Something not reconciling here.
I feel for the advisers that were under the licensee who were doing the right thing and had no idea this was the case.
How is it that we have not heard anything about these problems before this.
If this causes a AFSL cancellation and on my reading this appears to be one adviser and a few other issues from a corporate perspective, how is it that CBA, AMP et all still have their AFSL licences?
To be fair, a lot of the dealings ASIC have directly with AFSL’s goes unnoticed and unreported. What astounds me is that they failed to lodge annual statements and auditors reports, I’m self-licensed and petrified of ASIC, why invite scrutiny?
We are fastidious with our compliance and take it extremely seriously, after all its my asset and livelihood, why would I torch that?
Obviously terrible conduct here but any worse than widespread issues at AMP and the banks?

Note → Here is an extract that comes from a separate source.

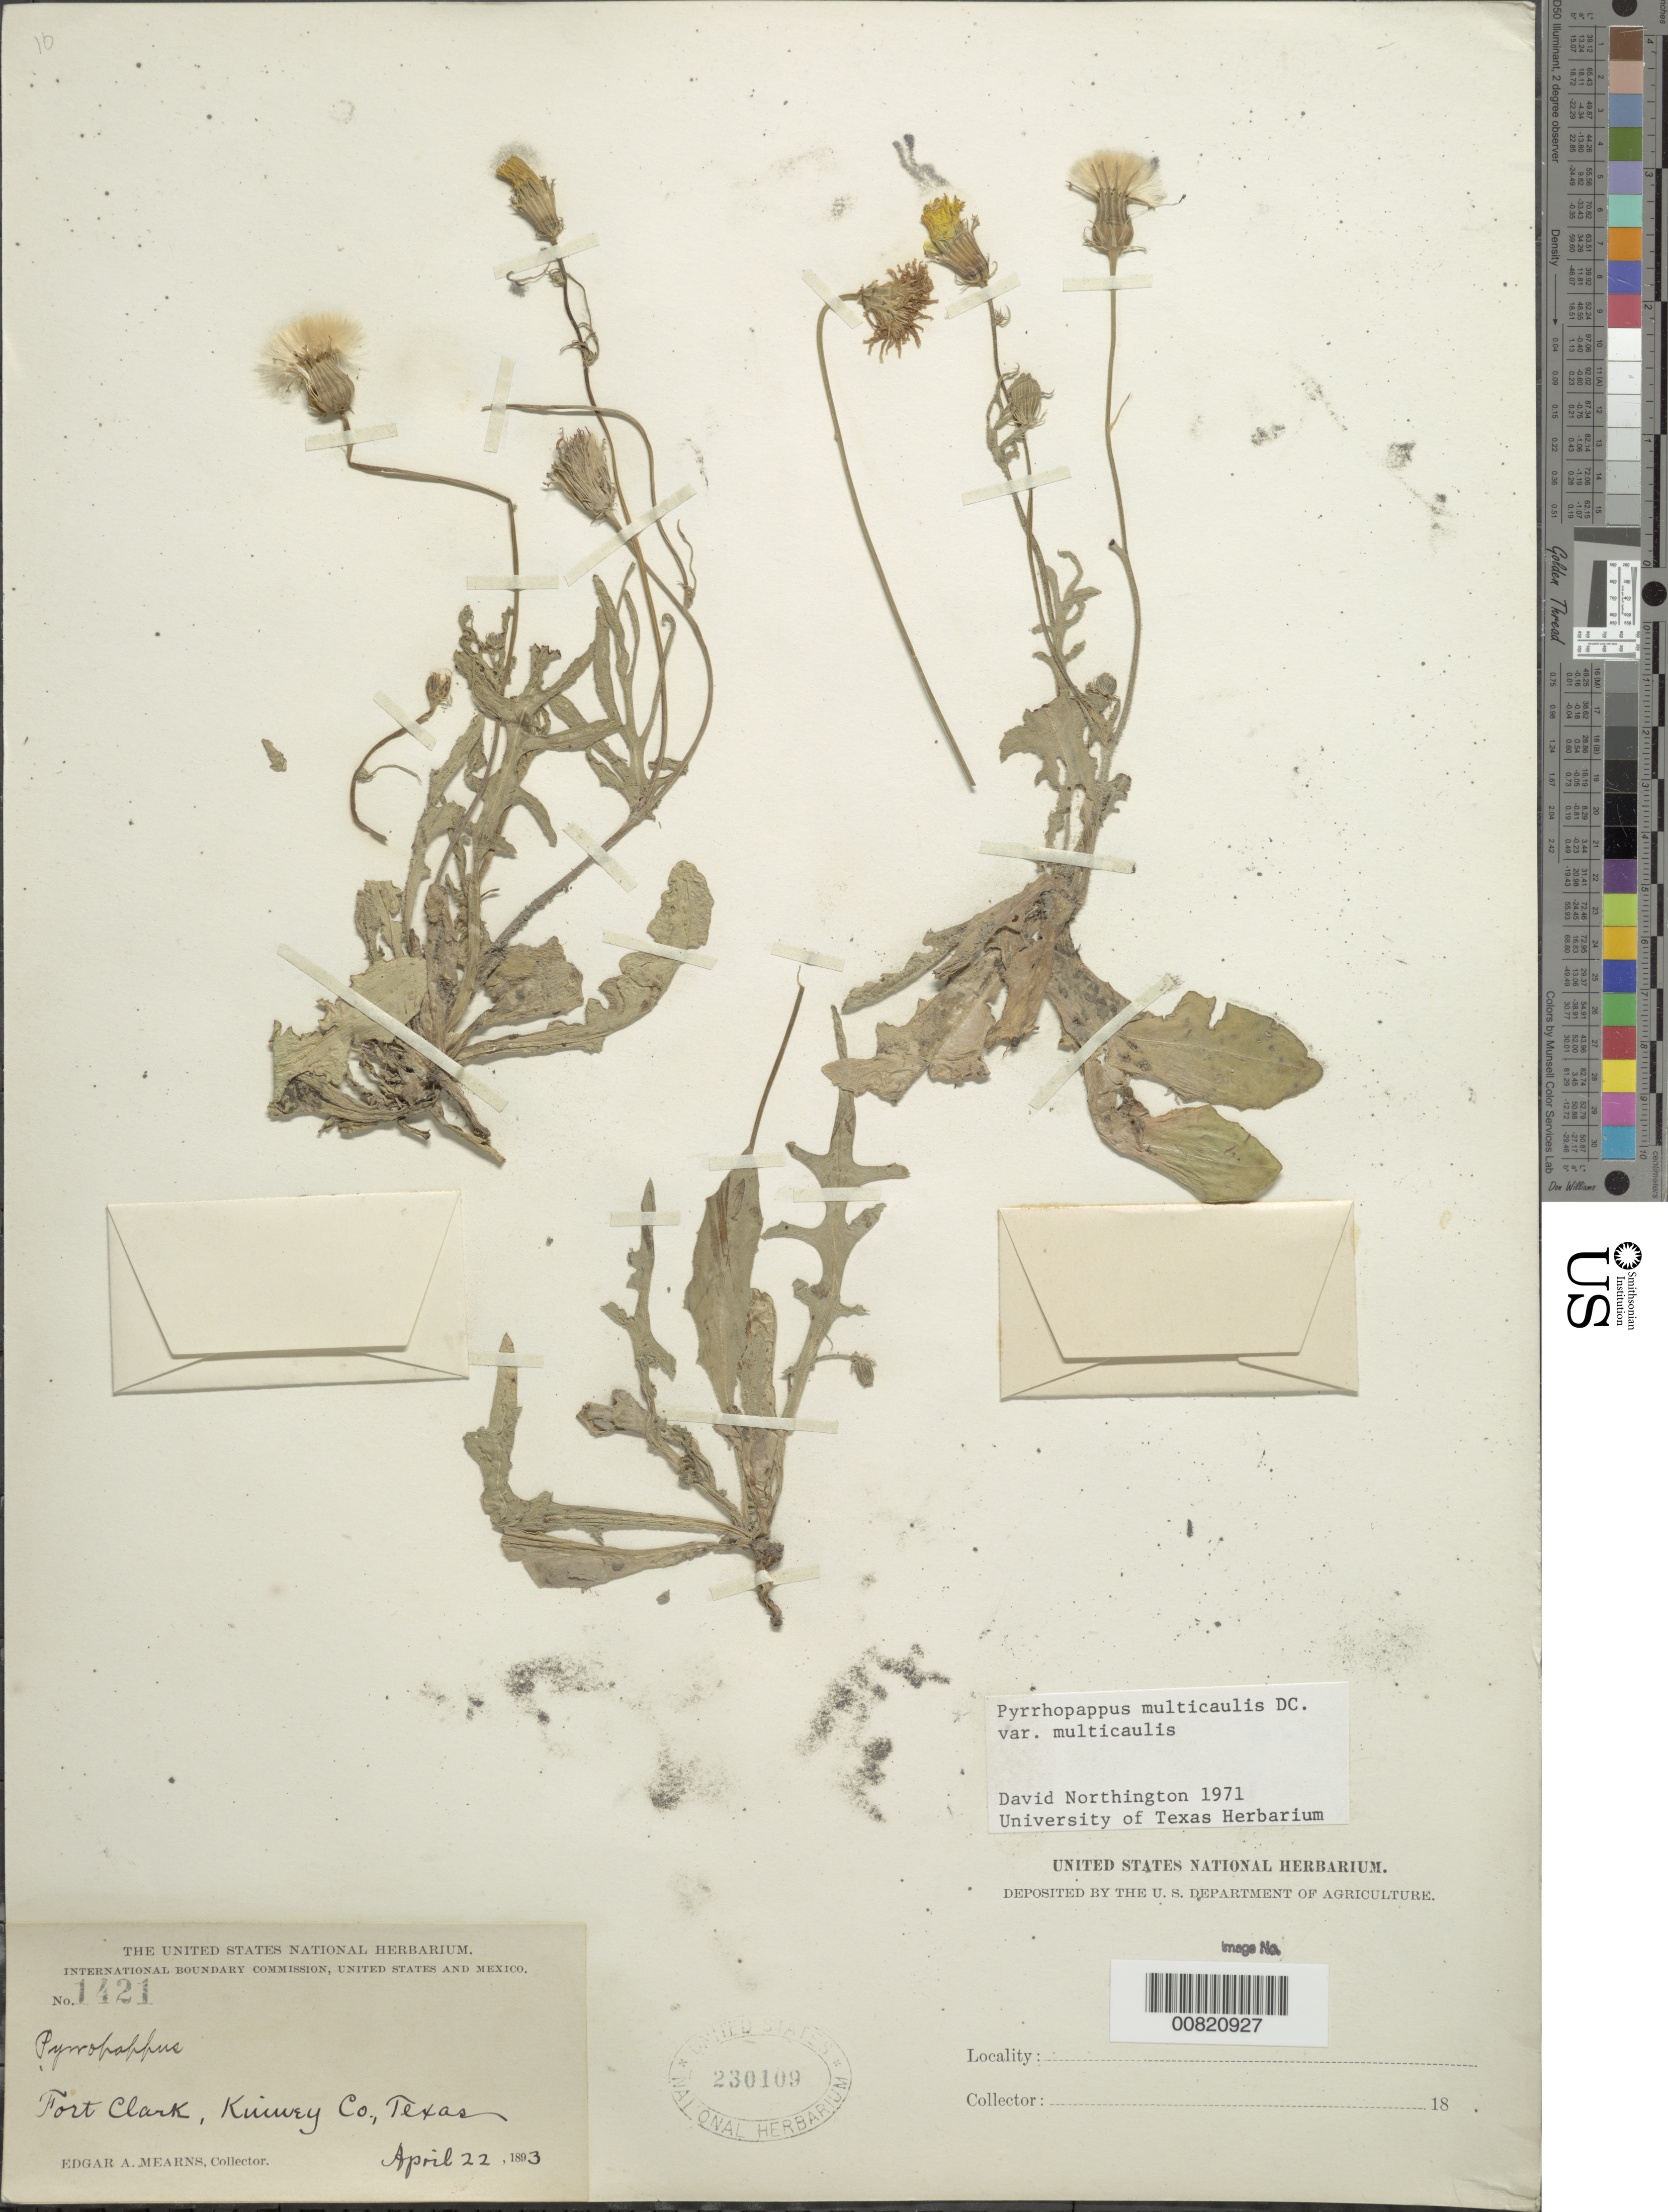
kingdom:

I wonder why all these small AFSLs get closed down immediately, yet the AFSLs operated by the Big 6 get to continue with impunity…..
I heard on an interview that if the Big4 lost their AFSL they would lose their banking licence as well. Not sure if that’s correct but it answers a lot questions if it is. Makes it a 2 class system.
ASIC should have been doing this years ago. If they had been doing their Job the industry wouldn’t be in this situation. Why is it ASIC bring out the big stick only after being grilled by the RC?